如果您知道音频样本的实际长度,并且确定不会丢失任何样本(例如,您使用 TCP,而不是 UDP),那么只需分配连续的 120 毫秒时间间隔就是一个很好的解决方案。当样本从网络到达时从系统时钟获取时间戳是一个坏主意,因为它会引入由网络行为引起的随机时间偏移 - 你永远不知道网络数据包到达需要多长时间。
如果您有两个过滤器并想了解它们的时间有何不同,您可以安装 GraphEditPlus,插入示例过滤器之前/之后的抓取器,右键单击它并选择“观看抓取的样本”。它将显示所有时间戳和其他信息。另外,您可以右键单击图形窗口并选择“查看事件日志”。它也有帮助。
When a sound card is in the graph it is usually selected as the reference clock. Other filters, including the video renderer, use it to determine when to show their samples. Using the system clock in parallel is not a good idea; you should use the same reference clock to be in sync.

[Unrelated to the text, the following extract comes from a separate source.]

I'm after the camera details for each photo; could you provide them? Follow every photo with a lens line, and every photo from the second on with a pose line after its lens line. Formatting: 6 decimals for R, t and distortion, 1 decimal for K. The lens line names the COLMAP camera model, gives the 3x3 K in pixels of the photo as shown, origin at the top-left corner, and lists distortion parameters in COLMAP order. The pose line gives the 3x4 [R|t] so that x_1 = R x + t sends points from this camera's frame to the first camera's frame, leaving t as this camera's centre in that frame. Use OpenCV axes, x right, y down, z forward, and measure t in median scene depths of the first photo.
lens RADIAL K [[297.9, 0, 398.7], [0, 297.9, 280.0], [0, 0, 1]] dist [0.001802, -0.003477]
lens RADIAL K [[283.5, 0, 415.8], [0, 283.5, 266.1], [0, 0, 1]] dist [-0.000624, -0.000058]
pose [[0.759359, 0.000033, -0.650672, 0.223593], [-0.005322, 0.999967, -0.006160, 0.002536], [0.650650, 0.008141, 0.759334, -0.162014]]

If you know the real length of your audio samples, and you're sure you don't lose any of them (for example, you use TCP, not UDP) then just assigning sequential 120 ms time intervals is a good solution. Taking timestamps from the system clock when a sample arrives from network is a bad idea because it will introduce random time shifts caused by the network behavior - you never really know how long will it take for a network packet to come.

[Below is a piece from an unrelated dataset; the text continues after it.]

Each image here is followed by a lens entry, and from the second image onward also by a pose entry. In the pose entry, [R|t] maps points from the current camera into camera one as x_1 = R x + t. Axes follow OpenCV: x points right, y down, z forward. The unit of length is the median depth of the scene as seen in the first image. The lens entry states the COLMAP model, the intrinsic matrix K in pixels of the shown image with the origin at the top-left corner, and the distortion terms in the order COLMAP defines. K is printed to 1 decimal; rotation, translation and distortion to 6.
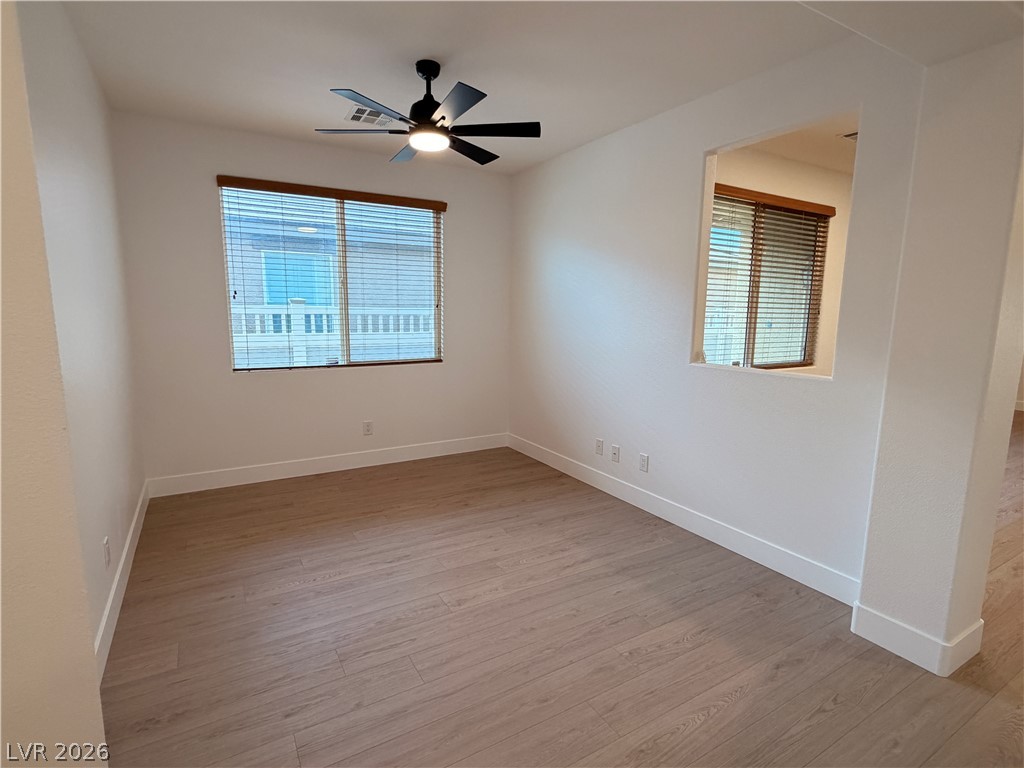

If you have two filters and want to see how their timing is different you can install GraphEditPlus, insert a sample grabber before/after your filters, right click it and select "watch grabbed samples". It will show all the timestamps and other information. Also, you can right click the graph window and choose "see event log". It can also help.
要了解图表中的哪个时钟被用作参考时钟,并查看该时钟相对于本地 CPU 时钟的漂移(通过 QueryPerformanceCounter),请查看 DirectShow 过滤器ShowClk.ax。
To understand which clock in a graph is being used as the reference clock and to see the drift of this clock relative the local CPU clock (via QueryPerformanceCounter), check out the DirectShow filter ShowClk.ax.